* Texte à lire *
========

Le Fonds de promotion de l’Industrie (FPI) et l’Industrial Development Corporation (IDC) d’Afrique du Sud ont signé ce jeudi à Cape Town, un mémorandum d’entente avec pour le cofinancement de projets industriels en République démocratique du Congo. L’accord a été paraphé par le directeur général du FPI, Hervé Claude Batukonke, et la CEO de l’IDC, Mmakgoshi Lekhethe, en présence du ministre sud-africain du Commerce, de l’Industrie et de la Compétitivité, Parks Tau.
Cet engagement marque une nouvelle étape dans la coopération économique entre Kinshasa et Pretoria, avec un objectif clair : accélérer l’industrialisation de la RDC par des financements structurés, un transfert de compétences et un accompagnement technologique.
Des secteurs stratégiques ciblés
Le protocole d’accord prévoit le cofinancement des industries de transformation, la formation des ressources humaines congolaises ainsi que le transfert de technologies vers la RDC. Les domaines prioritaires sont : l’agro-business, l’énergie, la pharmacie, les infrastructures et les mines, avec une attention particulière accordée aux métaux critiques.
Cette orientation traduit une volonté commune de promouvoir la transformation locale des matières premières, afin de créer davantage de valeur ajoutée sur le sol congolais. À travers ce partenariat, le FPI entend stimuler la mise en place de chaînes de valeur intégrées, générer des emplois décents et réduire la dépendance aux importations.

========

* Matériel présenté *
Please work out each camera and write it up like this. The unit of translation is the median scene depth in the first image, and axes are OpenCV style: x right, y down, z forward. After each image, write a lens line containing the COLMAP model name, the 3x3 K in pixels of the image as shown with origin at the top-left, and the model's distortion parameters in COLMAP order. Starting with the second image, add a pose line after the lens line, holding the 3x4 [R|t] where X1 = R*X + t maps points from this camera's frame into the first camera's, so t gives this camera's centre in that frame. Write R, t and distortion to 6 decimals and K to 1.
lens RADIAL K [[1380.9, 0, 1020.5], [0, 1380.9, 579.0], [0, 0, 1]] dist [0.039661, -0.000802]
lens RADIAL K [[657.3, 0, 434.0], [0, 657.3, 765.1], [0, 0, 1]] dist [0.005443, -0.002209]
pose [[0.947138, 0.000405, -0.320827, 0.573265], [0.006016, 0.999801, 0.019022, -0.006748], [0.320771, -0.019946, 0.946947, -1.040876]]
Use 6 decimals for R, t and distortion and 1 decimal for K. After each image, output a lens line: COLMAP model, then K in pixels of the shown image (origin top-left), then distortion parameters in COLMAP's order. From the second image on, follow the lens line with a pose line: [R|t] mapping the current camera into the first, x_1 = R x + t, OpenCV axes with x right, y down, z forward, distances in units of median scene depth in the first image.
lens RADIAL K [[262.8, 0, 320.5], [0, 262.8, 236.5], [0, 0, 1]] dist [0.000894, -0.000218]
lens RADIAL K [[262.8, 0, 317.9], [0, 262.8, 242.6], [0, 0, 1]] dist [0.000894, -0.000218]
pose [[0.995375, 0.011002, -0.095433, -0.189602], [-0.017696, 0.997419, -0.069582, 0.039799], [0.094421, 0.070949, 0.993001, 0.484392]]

========

* Exercices à faire *
1. D'après le texte sur l'accord entre le FPI et l'IDC, dans quelle ville le mémorandum d'entente a-t-il été signé ?
2. Recopiez mot pour mot le passage du texte sur l'accord entre le FPI et l'IDC, depuis « Cette orientation traduit » jusqu'à « dépendance aux importations. » inclus.
3. Reprenez le texte sur l'accord entre le FPI et l'IDC à partir de sa dernière phrase et poursuivez-le.

* Réponses des exercices *
1. À Cape Town.

2.
Cette orientation traduit une volonté commune de promouvoir la transformation locale des matières premières, afin de créer davantage de valeur ajoutée sur le sol congolais. À travers ce partenariat, le FPI entend stimuler la mise en place de chaînes de valeur intégrées, générer des emplois décents et réduire la dépendance aux importations.

3.
La signature à Cape Town, en marge du prestigieux forum Mining Indaba, n’a rien d’anodin. Ce rendez-vous annuel réunit des milliers d’investisseurs et de compagnies minières du monde entier au Convention Centre et à l’hôtel Westin. En choisissant ce cadre international, le FPI et l’IDC ont placé leur accord sous le sceau de la visibilité et de l’attractivité économique.
Ce mémorandum intervient également dans la continuité de la mission économique RDC-Afrique du Sud organisée récemment à Kinshasa, au cours de laquelle les bases de cette collaboration ont été consolidées.
Depuis son arrivée à la tête du FPI, Hervé Claude Batukonke a multiplié les initiatives en faveur de l’ouverture internationale de l’établissement public. Les échanges avec les partenaires institutionnels et diplomatiques ont progressivement balisé la voie vers des alliances concrètes.
Cette dynamique s’inscrit dans la vision de diplomatie économique prônée par le président Félix Tshisekedi, qui encourage la mobilisation de partenariats stratégiques pour soutenir la transformation structurelle de l’économie congolaise.
Pour la CEO de l’IDC, les entreprises sud-africaines manifestent désormais une confiance accrue à l’égard du marché congolais. Selon elle, les défis éventuels doivent être perçus comme des opportunités d’investissement. Forte de ses 85 années d’expérience, l’IDC se dit déterminée à accompagner les opérateurs sud-africains désireux de s’implanter en RDC, rappelant qu’aucune industrialisation durable ne peut se faire sans financement solide.
Au-delà de l’accord-cadre, l’ambition affichée est de déboucher rapidement sur des projets concrets et la création de joint-ventures entre entreprises congolaises et sud-africaines. Le directeur général du FPI a d’ailleurs invité une délégation de l’IDC à se rendre prochainement à Kinshasa pour examiner le portefeuille de projets et les mécanismes de financement disponibles.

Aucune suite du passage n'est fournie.